Saturday, February 13, 2016

Summer reading you should largely avoid

It's never too early to start thinking about summer reading, but one thing's pretty clear.  If you are a college freshman, you might get asked to read a book before you come to school, but chances are, according to the National Association of Scholars, that book is going to suck. 

Now, viewers of the Panopticon know that I am pretty far left of where NAS typically stands.  We don't see eye to eye on APUSH for example.  But when it comes to summer reading for incoming college students?  I'm right in the same pew.

Some of this is because, NAS is resigned to the fact that most of the books will have a left-wing inclusive tinge.  But most of it has to do with the fact that many of the books that are selected are bad.  Or beneath college reading level.  Or simplistic.  Or pop.  Many of them are memoirs.  They don't do much to open up discussion and they are prone to the kinds of questions one finds in the back of certain paperbacks headlined "For your book discussion group." 

We, at the Panopticon may be left wing, but we are a fan of intellectual rigor.  We are also, when on our high horse about such things, prone to use the royal we, deal with it.

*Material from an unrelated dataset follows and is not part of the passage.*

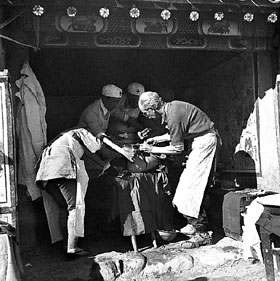
I want to click on aprons, so click(x=79, y=175), click(x=105, y=123), click(x=119, y=125), click(x=196, y=166).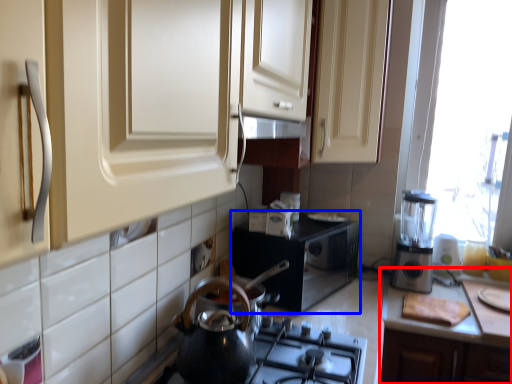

One of the reasons why the readings are so bad, the report indicates, is that too many people have a say in picking the book.  The bigger the committee, the weaker and more pablum the book they choose.  Also, an author who could come speak on campus is a big plus. 

Anyway, given the way intellectual circles and the bloggerverse works, it turns out I supplied the title one of the "better" books on their list of books that schools might use instead, Angle of Repose by Wallace Stegner.   

The world is a very strange place indeed, sometimes.